**Testo fornito:**
• • • • • • •
THERESA MAY JEAN CLAUDE JUNCKER
La premier britannica, Theresa May, annuncia che da ora in poi sarà lei «personalmente» a guidare i negoziati sulla Brexit con Bruxelles, entrati ormai nei mesi finali e tuttora in una fase delicatissima. Il neoministro per la Brexit Dominic Raab, al quale finora spettava questo compito, assisterà May su questo dossier come vice.
«Guiderò i negoziati con l'Unione europea, con il segretario di Stato per la Brexit Dominic Raab che farà le mie veci», spiega May in una dichiarazione scritta indirizzata al Parlamento. «È essenziale che il governo si organizzi nel modo più efficace per permettere al Regno Unito di uscire dall'Unione europea», afferma May. Il Regno Unito rimarrà soggetto alle leggi Ue fino alla fine del 2020, quasi due anni dopo la data ufficiale della Brexit, fissata per il 31 marzo del 2019 come stabilito nel nuovo Libro Bianco, reso noto martedì dalla premier.
• • • • • • •
**Consegna operativa 1:** Traduci in inglese questa frase dell'articolo sulla Brexit: "Il Regno Unito rimarrà soggetto alle leggi Ue fino alla fine del 2020, quasi due anni dopo la data ufficiale della Brexit, fissata per il 31 marzo del 2019 come stabilito nel nuovo Libro Bianco, reso noto martedì dalla premier."
**Consegna operativa 2:** Prosegui l'articolo sulla Brexit partendo dall'ultima frase riportata.
I dati non hanno alcun rapporto con l'articolo sulla Brexit.

**Dati forniti:**
• • • • • • •
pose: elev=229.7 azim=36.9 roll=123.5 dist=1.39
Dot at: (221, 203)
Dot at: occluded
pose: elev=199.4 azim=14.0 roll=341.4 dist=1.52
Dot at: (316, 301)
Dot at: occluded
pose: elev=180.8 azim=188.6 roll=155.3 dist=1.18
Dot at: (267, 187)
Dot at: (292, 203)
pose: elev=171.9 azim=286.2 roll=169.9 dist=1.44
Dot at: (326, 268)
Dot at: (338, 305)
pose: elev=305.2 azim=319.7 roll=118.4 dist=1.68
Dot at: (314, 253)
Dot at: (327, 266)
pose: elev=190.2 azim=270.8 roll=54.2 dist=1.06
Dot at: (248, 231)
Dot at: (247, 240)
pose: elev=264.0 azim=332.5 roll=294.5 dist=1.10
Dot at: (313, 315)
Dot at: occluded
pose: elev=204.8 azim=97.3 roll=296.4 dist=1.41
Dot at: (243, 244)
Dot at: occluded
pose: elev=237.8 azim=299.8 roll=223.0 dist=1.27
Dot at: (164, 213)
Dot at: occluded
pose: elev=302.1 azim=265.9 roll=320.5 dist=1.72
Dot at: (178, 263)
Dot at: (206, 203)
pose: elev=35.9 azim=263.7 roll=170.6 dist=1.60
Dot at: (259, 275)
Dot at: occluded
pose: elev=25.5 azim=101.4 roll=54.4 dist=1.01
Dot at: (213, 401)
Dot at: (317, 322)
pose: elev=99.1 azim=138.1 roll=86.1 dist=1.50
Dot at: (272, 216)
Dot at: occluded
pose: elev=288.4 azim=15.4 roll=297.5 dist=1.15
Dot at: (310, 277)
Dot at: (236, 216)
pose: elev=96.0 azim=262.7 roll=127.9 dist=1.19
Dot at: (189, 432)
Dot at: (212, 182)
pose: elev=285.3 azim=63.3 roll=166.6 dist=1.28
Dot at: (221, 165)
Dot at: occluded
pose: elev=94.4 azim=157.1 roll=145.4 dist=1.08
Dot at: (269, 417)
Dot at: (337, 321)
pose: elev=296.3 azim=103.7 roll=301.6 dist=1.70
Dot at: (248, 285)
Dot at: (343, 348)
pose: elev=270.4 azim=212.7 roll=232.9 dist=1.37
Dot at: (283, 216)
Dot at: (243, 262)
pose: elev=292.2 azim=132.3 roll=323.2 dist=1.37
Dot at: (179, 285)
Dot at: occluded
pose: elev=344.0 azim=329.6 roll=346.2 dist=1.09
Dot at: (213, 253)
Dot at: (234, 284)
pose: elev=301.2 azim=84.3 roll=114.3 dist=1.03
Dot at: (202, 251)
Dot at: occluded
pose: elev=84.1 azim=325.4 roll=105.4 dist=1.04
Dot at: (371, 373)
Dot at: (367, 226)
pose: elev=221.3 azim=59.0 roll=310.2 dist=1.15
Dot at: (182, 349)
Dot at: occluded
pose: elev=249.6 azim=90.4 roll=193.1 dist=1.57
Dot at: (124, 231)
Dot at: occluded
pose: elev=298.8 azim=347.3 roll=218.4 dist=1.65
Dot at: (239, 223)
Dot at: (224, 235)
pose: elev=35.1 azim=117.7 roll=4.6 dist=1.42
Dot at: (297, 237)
• • • • • • •
**Risposta finale 1:** The United Kingdom will remain subject to EU law until the end of 2020, almost two years after the official Brexit date, set for March 31, 2019, as established in the new White Paper released on Tuesday by the prime minister.

**Risposta finale 2:**
La divisione dei poteri
La definizione delle strategie sarà affidata al suo consigliere Ollie Robbins: è previsto, infatti, «il supporto della European Unit» costituita a Downing Street «sotto la guida di Robbins, alto funzionario di grande esperienza», la quale avrà peraltro un ruolo guida di coordinamento sulla definizione della piattaforma negoziale (qui l'editoriale di Luigi Ippolito: «L'illusione chiamata Brexit»). Lo stesso Raab aveva dichiarato già esplicitamente nei giorni scorsi ai Comuni, subito dopo la nomina, di aver accettato un ruolo vicario rispetto alla premier in questa fase sul cruciale dossier del Brexit. Quindi con poteri decisionali inferiori rispetto al suo predecessore, David Davis.
«No alla proroga dei negoziati»
Settimana scorsa la premier aveva lanciato un doppio messaggio in Parlamento, rispondendo al Question Time e all'attacco del leader dell'opposizione laburista, Jeremy Corbyn: agli anti-Brexit aveva ripetuto che «non ci saranno proroghe sui tempi del divorzio e sulle scadenze previste dall'articolo 50 sul recesso dall'Ue». Ai Tory euroscettici del suo stesso partito, invece, ribadito che un accordo di uscita fosse nell'interesse del Paese e dovesse essere «un accordo attuabile».